Repeat the listing exactly. The images do not belong in the copy.

Data provided below:

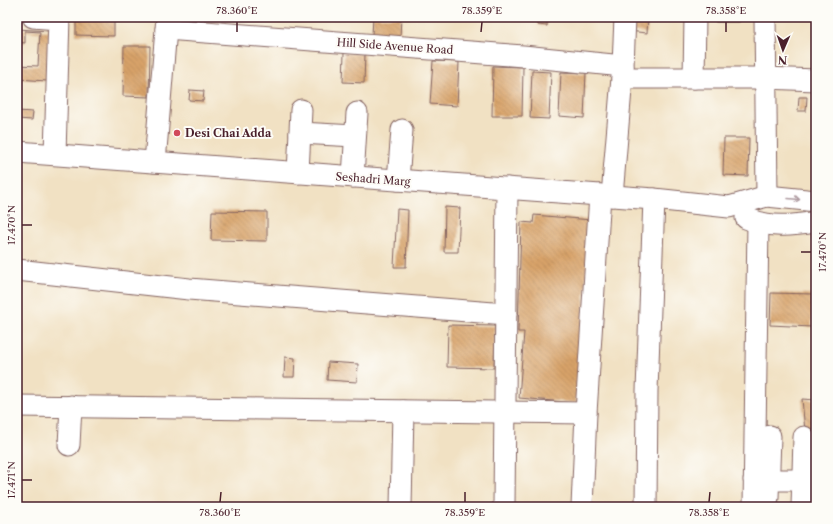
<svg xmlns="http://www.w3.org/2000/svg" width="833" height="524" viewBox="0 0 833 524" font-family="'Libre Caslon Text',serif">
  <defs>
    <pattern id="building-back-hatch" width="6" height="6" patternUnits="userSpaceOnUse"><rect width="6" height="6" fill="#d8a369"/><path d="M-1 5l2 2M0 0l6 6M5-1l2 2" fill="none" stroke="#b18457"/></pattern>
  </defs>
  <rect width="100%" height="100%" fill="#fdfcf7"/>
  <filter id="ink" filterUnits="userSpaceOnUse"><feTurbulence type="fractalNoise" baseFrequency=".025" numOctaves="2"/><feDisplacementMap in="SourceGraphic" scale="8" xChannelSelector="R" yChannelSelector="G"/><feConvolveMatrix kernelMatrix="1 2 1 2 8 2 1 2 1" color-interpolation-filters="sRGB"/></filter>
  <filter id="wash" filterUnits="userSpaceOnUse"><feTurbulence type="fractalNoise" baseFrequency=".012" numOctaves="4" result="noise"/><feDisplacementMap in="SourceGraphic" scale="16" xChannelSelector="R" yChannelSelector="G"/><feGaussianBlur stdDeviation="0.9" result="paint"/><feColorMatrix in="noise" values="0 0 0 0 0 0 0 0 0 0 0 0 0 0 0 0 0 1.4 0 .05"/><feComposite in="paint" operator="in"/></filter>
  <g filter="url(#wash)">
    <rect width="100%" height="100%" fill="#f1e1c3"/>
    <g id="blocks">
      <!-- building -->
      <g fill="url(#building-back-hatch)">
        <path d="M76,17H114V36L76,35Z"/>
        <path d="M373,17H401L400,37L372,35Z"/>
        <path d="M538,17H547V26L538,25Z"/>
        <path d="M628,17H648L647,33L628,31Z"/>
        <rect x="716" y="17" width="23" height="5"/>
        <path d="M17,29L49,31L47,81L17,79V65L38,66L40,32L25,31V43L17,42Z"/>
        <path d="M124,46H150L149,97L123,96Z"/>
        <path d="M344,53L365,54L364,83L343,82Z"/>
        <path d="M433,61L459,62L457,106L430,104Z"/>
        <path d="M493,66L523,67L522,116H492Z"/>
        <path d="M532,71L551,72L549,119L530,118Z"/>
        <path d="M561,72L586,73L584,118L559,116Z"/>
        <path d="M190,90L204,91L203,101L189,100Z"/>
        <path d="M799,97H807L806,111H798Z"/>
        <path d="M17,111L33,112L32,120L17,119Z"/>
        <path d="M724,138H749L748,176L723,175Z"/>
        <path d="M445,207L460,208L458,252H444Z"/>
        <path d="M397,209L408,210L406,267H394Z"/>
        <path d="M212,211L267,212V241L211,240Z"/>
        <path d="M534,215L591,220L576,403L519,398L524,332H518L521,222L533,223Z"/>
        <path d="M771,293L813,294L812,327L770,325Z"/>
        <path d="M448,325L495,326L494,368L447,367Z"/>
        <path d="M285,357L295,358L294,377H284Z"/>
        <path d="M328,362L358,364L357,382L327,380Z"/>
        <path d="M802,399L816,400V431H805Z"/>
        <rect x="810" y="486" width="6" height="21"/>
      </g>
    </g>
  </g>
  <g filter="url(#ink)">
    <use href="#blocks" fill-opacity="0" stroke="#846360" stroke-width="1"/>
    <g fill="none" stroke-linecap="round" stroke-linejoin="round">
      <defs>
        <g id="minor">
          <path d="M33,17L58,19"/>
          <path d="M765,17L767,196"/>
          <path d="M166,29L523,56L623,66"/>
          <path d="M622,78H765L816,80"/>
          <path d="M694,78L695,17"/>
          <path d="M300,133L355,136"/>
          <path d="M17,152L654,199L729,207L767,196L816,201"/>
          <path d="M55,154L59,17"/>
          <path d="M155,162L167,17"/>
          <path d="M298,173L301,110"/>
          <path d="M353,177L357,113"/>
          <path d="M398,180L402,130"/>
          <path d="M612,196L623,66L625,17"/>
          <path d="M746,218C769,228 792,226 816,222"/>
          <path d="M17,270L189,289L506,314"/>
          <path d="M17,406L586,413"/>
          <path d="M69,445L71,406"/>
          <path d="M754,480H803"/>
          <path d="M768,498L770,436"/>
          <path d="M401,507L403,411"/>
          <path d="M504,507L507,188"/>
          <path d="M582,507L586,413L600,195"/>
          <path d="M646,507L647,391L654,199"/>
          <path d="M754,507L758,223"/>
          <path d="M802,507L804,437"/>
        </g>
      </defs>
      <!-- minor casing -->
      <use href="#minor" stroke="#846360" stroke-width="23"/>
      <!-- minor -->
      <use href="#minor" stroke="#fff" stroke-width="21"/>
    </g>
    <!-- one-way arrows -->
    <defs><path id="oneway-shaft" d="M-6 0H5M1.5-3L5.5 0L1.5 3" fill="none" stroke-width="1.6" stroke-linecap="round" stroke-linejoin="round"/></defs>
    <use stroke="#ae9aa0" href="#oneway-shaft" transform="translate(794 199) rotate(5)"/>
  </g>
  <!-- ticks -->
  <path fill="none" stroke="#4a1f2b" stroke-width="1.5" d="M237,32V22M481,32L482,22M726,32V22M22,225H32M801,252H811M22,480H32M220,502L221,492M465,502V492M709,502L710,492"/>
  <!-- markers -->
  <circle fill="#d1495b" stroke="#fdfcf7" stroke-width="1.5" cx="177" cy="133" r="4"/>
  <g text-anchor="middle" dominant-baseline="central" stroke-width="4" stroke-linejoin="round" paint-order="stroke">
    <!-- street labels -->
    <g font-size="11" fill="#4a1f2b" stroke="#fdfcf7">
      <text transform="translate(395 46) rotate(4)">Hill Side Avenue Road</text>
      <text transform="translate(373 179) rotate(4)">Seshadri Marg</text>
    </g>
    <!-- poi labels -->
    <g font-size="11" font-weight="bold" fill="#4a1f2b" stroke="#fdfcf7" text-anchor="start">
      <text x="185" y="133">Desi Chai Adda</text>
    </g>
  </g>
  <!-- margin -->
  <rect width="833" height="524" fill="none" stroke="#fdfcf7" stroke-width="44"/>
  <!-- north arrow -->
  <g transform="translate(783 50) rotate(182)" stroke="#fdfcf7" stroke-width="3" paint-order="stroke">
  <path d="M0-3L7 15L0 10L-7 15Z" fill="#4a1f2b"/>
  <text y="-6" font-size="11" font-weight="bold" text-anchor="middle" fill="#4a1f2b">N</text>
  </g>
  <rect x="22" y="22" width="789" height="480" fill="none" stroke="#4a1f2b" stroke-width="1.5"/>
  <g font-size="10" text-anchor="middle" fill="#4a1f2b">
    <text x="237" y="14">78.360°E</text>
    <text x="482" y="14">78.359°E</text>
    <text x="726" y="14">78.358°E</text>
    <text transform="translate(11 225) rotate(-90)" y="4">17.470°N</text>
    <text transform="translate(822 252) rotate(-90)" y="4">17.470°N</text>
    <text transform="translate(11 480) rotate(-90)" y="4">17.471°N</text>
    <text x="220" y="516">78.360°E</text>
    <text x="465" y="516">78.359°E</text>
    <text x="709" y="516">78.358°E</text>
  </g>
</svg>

End of Data provided.

Task result:
<svg xmlns="http://www.w3.org/2000/svg" width="833" height="524" viewBox="0 0 833 524" font-family="'Libre Caslon Text',serif">
  <defs>
    <pattern id="building-back-hatch" width="6" height="6" patternUnits="userSpaceOnUse"><rect width="6" height="6" fill="#d8a369"/><path d="M-1 5l2 2M0 0l6 6M5-1l2 2" fill="none" stroke="#b18457"/></pattern>
  </defs>
  <rect width="100%" height="100%" fill="#fdfcf7"/>
  <filter id="ink" filterUnits="userSpaceOnUse"><feTurbulence type="fractalNoise" baseFrequency=".025" numOctaves="2"/><feDisplacementMap in="SourceGraphic" scale="8" xChannelSelector="R" yChannelSelector="G"/><feConvolveMatrix kernelMatrix="1 2 1 2 8 2 1 2 1" color-interpolation-filters="sRGB"/></filter>
  <filter id="wash" filterUnits="userSpaceOnUse"><feTurbulence type="fractalNoise" baseFrequency=".012" numOctaves="4" result="noise"/><feDisplacementMap in="SourceGraphic" scale="16" xChannelSelector="R" yChannelSelector="G"/><feGaussianBlur stdDeviation="0.9" result="paint"/><feColorMatrix in="noise" values="0 0 0 0 0 0 0 0 0 0 0 0 0 0 0 0 0 1.4 0 .05"/><feComposite in="paint" operator="in"/></filter>
  <g filter="url(#wash)">
    <rect width="100%" height="100%" fill="#f1e1c3"/>
    <g id="blocks">
      <!-- building -->
      <g fill="url(#building-back-hatch)">
        <path d="M76,17H114V36L76,35Z"/>
        <path d="M373,17H401L400,37L372,35Z"/>
        <path d="M538,17H547V26L538,25Z"/>
        <path d="M628,17H648L647,33L628,31Z"/>
        <rect x="716" y="17" width="23" height="5"/>
        <path d="M17,29L49,31L47,81L17,79V65L38,66L40,32L25,31V43L17,42Z"/>
        <path d="M124,46H150L149,97L123,96Z"/>
        <path d="M344,53L365,54L364,83L343,82Z"/>
        <path d="M433,61L459,62L457,106L430,104Z"/>
        <path d="M493,66L523,67L522,116H492Z"/>
        <path d="M532,71L551,72L549,119L530,118Z"/>
        <path d="M561,72L586,73L584,118L559,116Z"/>
        <path d="M190,90L204,91L203,101L189,100Z"/>
        <path d="M799,97H807L806,111H798Z"/>
        <path d="M17,111L33,112L32,120L17,119Z"/>
        <path d="M724,138H749L748,176L723,175Z"/>
        <path d="M445,207L460,208L458,252H444Z"/>
        <path d="M397,209L408,210L406,267H394Z"/>
        <path d="M212,211L267,212V241L211,240Z"/>
        <path d="M534,215L591,220L576,403L519,398L524,332H518L521,222L533,223Z"/>
        <path d="M771,293L813,294L812,327L770,325Z"/>
        <path d="M448,325L495,326L494,368L447,367Z"/>
        <path d="M285,357L295,358L294,377H284Z"/>
        <path d="M328,362L358,364L357,382L327,380Z"/>
        <path d="M802,399L816,400V431H805Z"/>
        <rect x="810" y="486" width="6" height="21"/>
      </g>
    </g>
  </g>
  <g filter="url(#ink)">
    <use href="#blocks" fill-opacity="0" stroke="#846360" stroke-width="1"/>
    <g fill="none" stroke-linecap="round" stroke-linejoin="round">
      <defs>
        <g id="minor">
          <path d="M33,17L58,19"/>
          <path d="M765,17L767,196"/>
          <path d="M166,29L523,56L623,66"/>
          <path d="M622,78H765L816,80"/>
          <path d="M694,78L695,17"/>
          <path d="M300,133L355,136"/>
          <path d="M17,152L654,199L729,207L767,196L816,201"/>
          <path d="M55,154L59,17"/>
          <path d="M155,162L167,17"/>
          <path d="M298,173L301,110"/>
          <path d="M353,177L357,113"/>
          <path d="M398,180L402,130"/>
          <path d="M612,196L623,66L625,17"/>
          <path d="M746,218C769,228 792,226 816,222"/>
          <path d="M17,270L189,289L506,314"/>
          <path d="M17,406L586,413"/>
          <path d="M69,445L71,406"/>
          <path d="M754,480H803"/>
          <path d="M768,498L770,436"/>
          <path d="M401,507L403,411"/>
          <path d="M504,507L507,188"/>
          <path d="M582,507L586,413L600,195"/>
          <path d="M646,507L647,391L654,199"/>
          <path d="M754,507L758,223"/>
          <path d="M802,507L804,437"/>
        </g>
      </defs>
      <!-- minor casing -->
      <use href="#minor" stroke="#846360" stroke-width="23"/>
      <!-- minor -->
      <use href="#minor" stroke="#fff" stroke-width="21"/>
    </g>
    <!-- one-way arrows -->
    <defs><path id="oneway-shaft" d="M-6 0H5M1.5-3L5.5 0L1.5 3" fill="none" stroke-width="1.6" stroke-linecap="round" stroke-linejoin="round"/></defs>
    <use stroke="#ae9aa0" href="#oneway-shaft" transform="translate(794 199) rotate(5)"/>
  </g>
  <!-- ticks -->
  <path fill="none" stroke="#4a1f2b" stroke-width="1.5" d="M237,32V22M481,32L482,22M726,32V22M22,225H32M801,252H811M22,480H32M220,502L221,492M465,502V492M709,502L710,492"/>
  <!-- markers -->
  <circle fill="#d1495b" stroke="#fdfcf7" stroke-width="1.5" cx="177" cy="133" r="4"/>
  <g text-anchor="middle" dominant-baseline="central" stroke-width="4" stroke-linejoin="round" paint-order="stroke">
    <!-- street labels -->
    <g font-size="11" fill="#4a1f2b" stroke="#fdfcf7">
      <text transform="translate(395 46) rotate(4)">Hill Side Avenue Road</text>
      <text transform="translate(373 179) rotate(4)">Seshadri Marg</text>
    </g>
    <!-- poi labels -->
    <g font-size="11" font-weight="bold" fill="#4a1f2b" stroke="#fdfcf7" text-anchor="start">
      <text x="185" y="133">Desi Chai Adda</text>
    </g>
  </g>
  <!-- margin -->
  <rect width="833" height="524" fill="none" stroke="#fdfcf7" stroke-width="44"/>
  <!-- north arrow -->
  <g transform="translate(783 50) rotate(182)" stroke="#fdfcf7" stroke-width="3" paint-order="stroke">
  <path d="M0-3L7 15L0 10L-7 15Z" fill="#4a1f2b"/>
  <text y="-6" font-size="11" font-weight="bold" text-anchor="middle" fill="#4a1f2b">N</text>
  </g>
  <rect x="22" y="22" width="789" height="480" fill="none" stroke="#4a1f2b" stroke-width="1.5"/>
  <g font-size="10" text-anchor="middle" fill="#4a1f2b">
    <text x="237" y="14">78.360°E</text>
    <text x="482" y="14">78.359°E</text>
    <text x="726" y="14">78.358°E</text>
    <text transform="translate(11 225) rotate(-90)" y="4">17.470°N</text>
    <text transform="translate(822 252) rotate(-90)" y="4">17.470°N</text>
    <text transform="translate(11 480) rotate(-90)" y="4">17.471°N</text>
    <text x="220" y="516">78.360°E</text>
    <text x="465" y="516">78.359°E</text>
    <text x="709" y="516">78.358°E</text>
  </g>
</svg>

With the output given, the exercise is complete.